● Description of the task: Reproduce only this range: the line holding "1,849 | 1,831 |" through the last line of the data below, both included, exactly, with no pictures.

(Records from a dataset)
◇ ◇ ◇

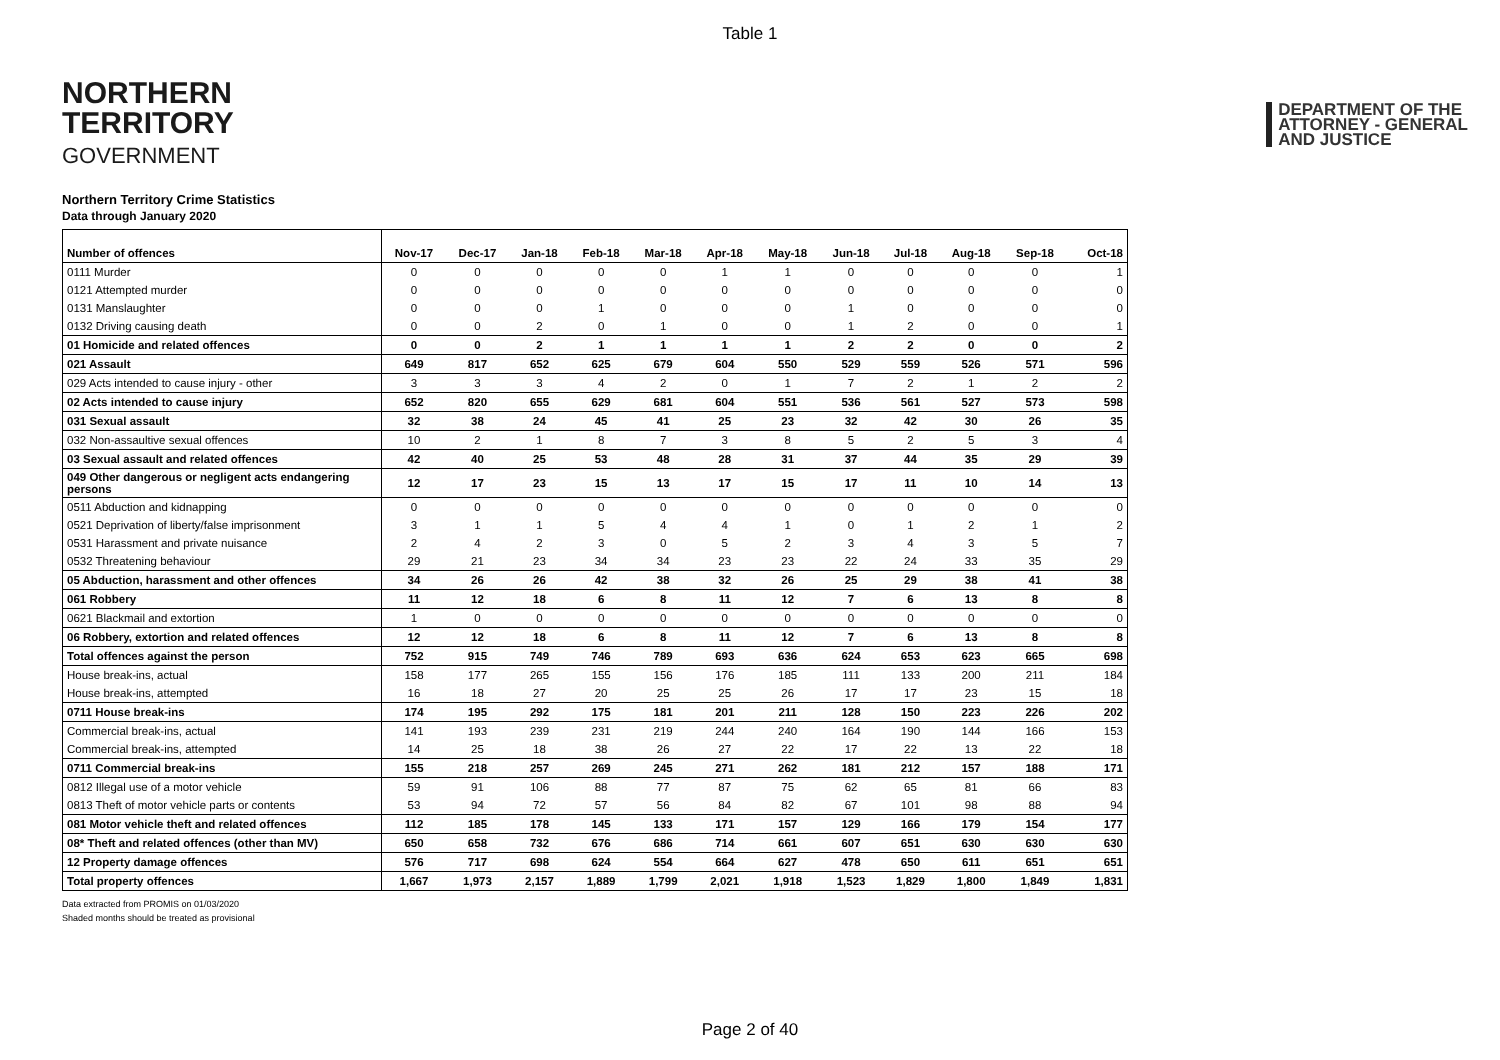Table 1
NORTHERN
TERRITORY
GOVERNMENT
DEPARTMENT OF THE
ATTORNEY - GENERAL
AND JUSTICE
Northern Territory Crime Statistics
Data through January 2020
| Number of offences | Nov-17 | Dec-17 | Jan-18 | Feb-18 | Mar-18 | Apr-18 | May-18 | Jun-18 | Jul-18 | Aug-18 | Sep-18 | Oct-18 |
| --- | --- | --- | --- | --- | --- | --- | --- | --- | --- | --- | --- | --- |
| 0111 Murder | 0 | 0 | 0 | 0 | 0 | 1 | 1 | 0 | 0 | 0 | 0 | 1 |
| 0121 Attempted murder | 0 | 0 | 0 | 0 | 0 | 0 | 0 | 0 | 0 | 0 | 0 | 0 |
| 0131 Manslaughter | 0 | 0 | 0 | 1 | 0 | 0 | 0 | 1 | 0 | 0 | 0 | 0 |
| 0132 Driving causing death | 0 | 0 | 2 | 0 | 1 | 0 | 0 | 1 | 2 | 0 | 0 | 1 |
| 01 Homicide and related offences | 0 | 0 | 2 | 1 | 1 | 1 | 1 | 2 | 2 | 0 | 0 | 2 |
| 021 Assault | 649 | 817 | 652 | 625 | 679 | 604 | 550 | 529 | 559 | 526 | 571 | 596 |
| 029 Acts intended to cause injury - other | 3 | 3 | 3 | 4 | 2 | 0 | 1 | 7 | 2 | 1 | 2 | 2 |
| 02 Acts intended to cause injury | 652 | 820 | 655 | 629 | 681 | 604 | 551 | 536 | 561 | 527 | 573 | 598 |
| 031 Sexual assault | 32 | 38 | 24 | 45 | 41 | 25 | 23 | 32 | 42 | 30 | 26 | 35 |
| 032 Non-assaultive sexual offences | 10 | 2 | 1 | 8 | 7 | 3 | 8 | 5 | 2 | 5 | 3 | 4 |
| 03 Sexual assault and related offences | 42 | 40 | 25 | 53 | 48 | 28 | 31 | 37 | 44 | 35 | 29 | 39 |
| 049 Other dangerous or negligent acts endangering persons | 12 | 17 | 23 | 15 | 13 | 17 | 15 | 17 | 11 | 10 | 14 | 13 |
| 0511 Abduction and kidnapping | 0 | 0 | 0 | 0 | 0 | 0 | 0 | 0 | 0 | 0 | 0 | 0 |
| 0521 Deprivation of liberty/false imprisonment | 3 | 1 | 1 | 5 | 4 | 4 | 1 | 0 | 1 | 2 | 1 | 2 |
| 0531 Harassment and private nuisance | 2 | 4 | 2 | 3 | 0 | 5 | 2 | 3 | 4 | 3 | 5 | 7 |
| 0532 Threatening behaviour | 29 | 21 | 23 | 34 | 34 | 23 | 23 | 22 | 24 | 33 | 35 | 29 |
| 05 Abduction, harassment and other offences | 34 | 26 | 26 | 42 | 38 | 32 | 26 | 25 | 29 | 38 | 41 | 38 |
| 061 Robbery | 11 | 12 | 18 | 6 | 8 | 11 | 12 | 7 | 6 | 13 | 8 | 8 |
| 0621 Blackmail and extortion | 1 | 0 | 0 | 0 | 0 | 0 | 0 | 0 | 0 | 0 | 0 | 0 |
| 06 Robbery, extortion and related offences | 12 | 12 | 18 | 6 | 8 | 11 | 12 | 7 | 6 | 13 | 8 | 8 |
| Total offences against the person | 752 | 915 | 749 | 746 | 789 | 693 | 636 | 624 | 653 | 623 | 665 | 698 |
| House break-ins, actual | 158 | 177 | 265 | 155 | 156 | 176 | 185 | 111 | 133 | 200 | 211 | 184 |
| House break-ins, attempted | 16 | 18 | 27 | 20 | 25 | 25 | 26 | 17 | 17 | 23 | 15 | 18 |
| 0711 House break-ins | 174 | 195 | 292 | 175 | 181 | 201 | 211 | 128 | 150 | 223 | 226 | 202 |
| Commercial break-ins, actual | 141 | 193 | 239 | 231 | 219 | 244 | 240 | 164 | 190 | 144 | 166 | 153 |
| Commercial break-ins, attempted | 14 | 25 | 18 | 38 | 26 | 27 | 22 | 17 | 22 | 13 | 22 | 18 |
| 0711 Commercial break-ins | 155 | 218 | 257 | 269 | 245 | 271 | 262 | 181 | 212 | 157 | 188 | 171 |
| 0812 Illegal use of a motor vehicle | 59 | 91 | 106 | 88 | 77 | 87 | 75 | 62 | 65 | 81 | 66 | 83 |
| 0813 Theft of motor vehicle parts or contents | 53 | 94 | 72 | 57 | 56 | 84 | 82 | 67 | 101 | 98 | 88 | 94 |
| 081 Motor vehicle theft and related offences | 112 | 185 | 178 | 145 | 133 | 171 | 157 | 129 | 166 | 179 | 154 | 177 |
| 08* Theft and related offences (other than MV) | 650 | 658 | 732 | 676 | 686 | 714 | 661 | 607 | 651 | 630 | 630 | 630 |
| 12 Property damage offences | 576 | 717 | 698 | 624 | 554 | 664 | 627 | 478 | 650 | 611 | 651 | 651 |
| Total property offences | 1,667 | 1,973 | 2,157 | 1,889 | 1,799 | 2,021 | 1,918 | 1,523 | 1,829 | 1,800 | 1,849 | 1,831 |
Data extracted from PROMIS on 01/03/2020
Shaded months should be treated as provisional
Page 2 of 40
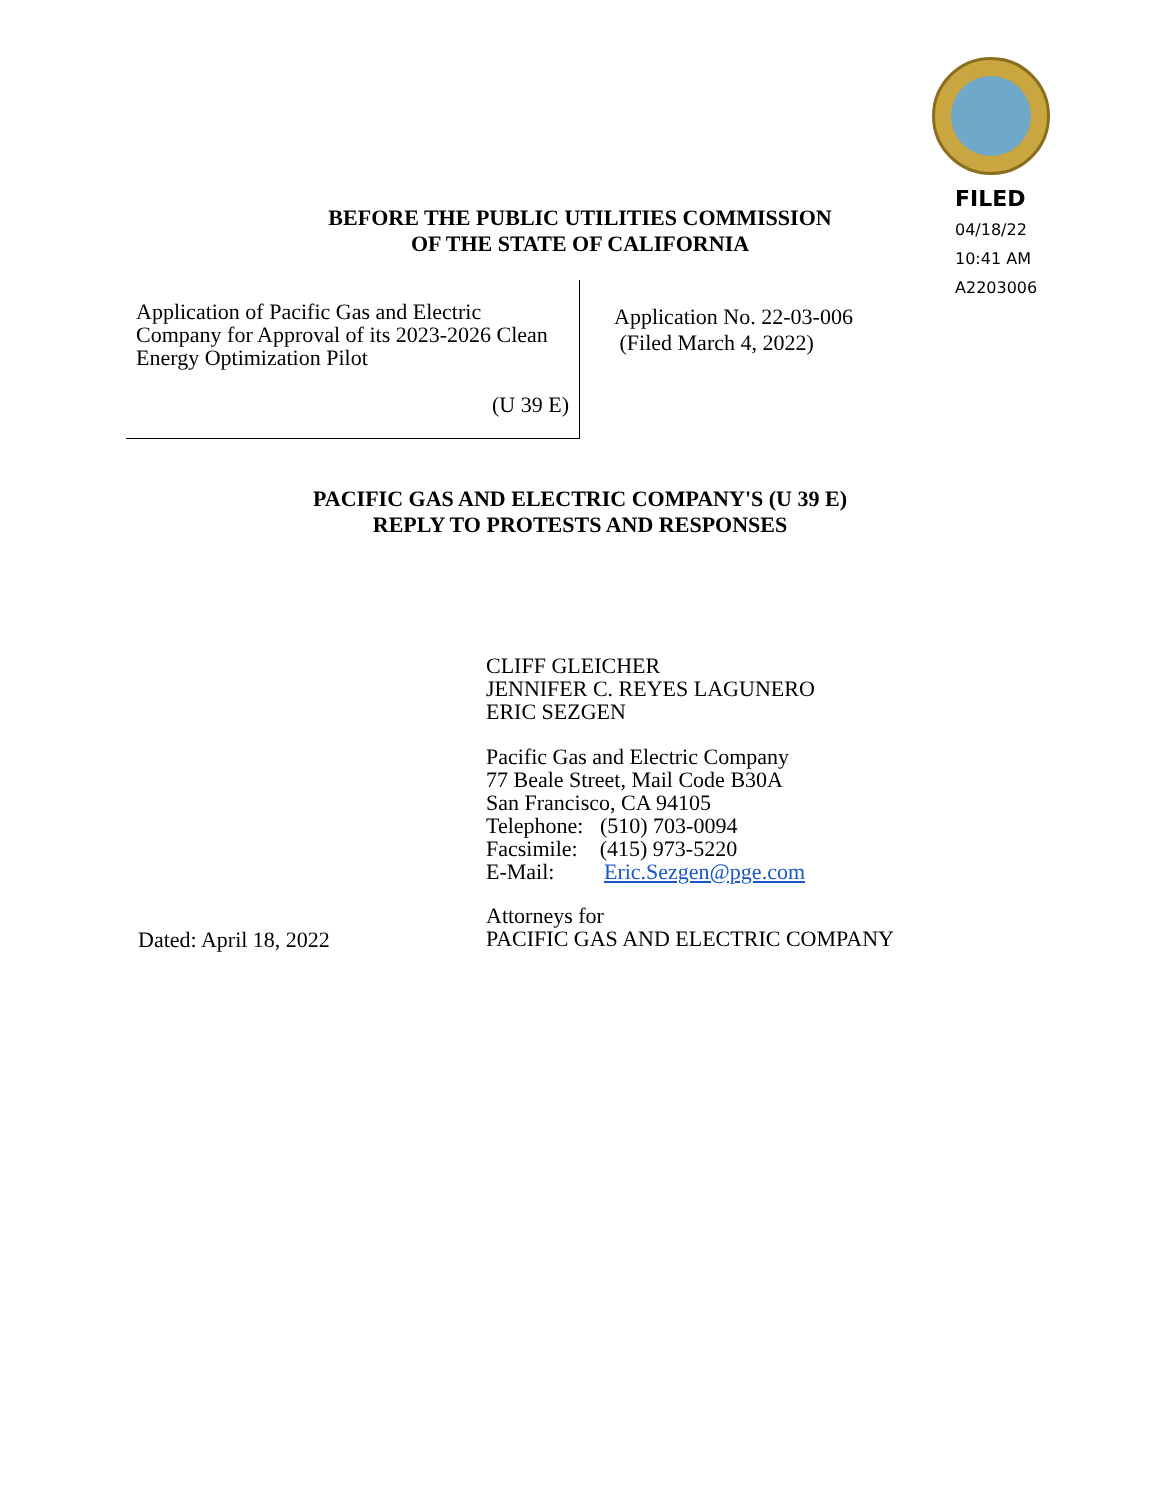FILED
04/18/22
10:41 AM
A2203006
BEFORE THE PUBLIC UTILITIES COMMISSION
OF THE STATE OF CALIFORNIA
Application of Pacific Gas and Electric
Company for Approval of its 2023-2026 Clean
Energy Optimization Pilot
(U 39 E)
Application No. 22-03-006
(Filed March 4, 2022)
PACIFIC GAS AND ELECTRIC COMPANY'S (U 39 E)
REPLY TO PROTESTS AND RESPONSES
CLIFF GLEICHER
JENNIFER C. REYES LAGUNERO
ERIC SEZGEN
Pacific Gas and Electric Company
77 Beale Street, Mail Code B30A
San Francisco, CA 94105
Telephone: (510) 703-0094
Facsimile: (415) 973-5220
E-Mail: Eric.Sezgen@pge.com
Attorneys for
PACIFIC GAS AND ELECTRIC COMPANY
Dated: April 18, 2022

◇ ◇ ◇

● Task result:
| Total property offences | 1,667 | 1,973 | 2,157 | 1,889 | 1,799 | 2,021 | 1,918 | 1,523 | 1,829 | 1,800 | 1,849 | 1,831 |
Data extracted from PROMIS on 01/03/2020
Shaded months should be treated as provisional
Page 2 of 40
FILED
04/18/22
10:41 AM
A2203006
BEFORE THE PUBLIC UTILITIES COMMISSION
OF THE STATE OF CALIFORNIA
Application of Pacific Gas and Electric
Company for Approval of its 2023-2026 Clean
Energy Optimization Pilot
(U 39 E)
Application No. 22-03-006
(Filed March 4, 2022)
PACIFIC GAS AND ELECTRIC COMPANY'S (U 39 E)
REPLY TO PROTESTS AND RESPONSES
CLIFF GLEICHER
JENNIFER C. REYES LAGUNERO
ERIC SEZGEN
Pacific Gas and Electric Company
77 Beale Street, Mail Code B30A
San Francisco, CA 94105
Telephone: (510) 703-0094
Facsimile: (415) 973-5220
E-Mail: Eric.Sezgen@pge.com
Attorneys for
PACIFIC GAS AND ELECTRIC COMPANY
Dated: April 18, 2022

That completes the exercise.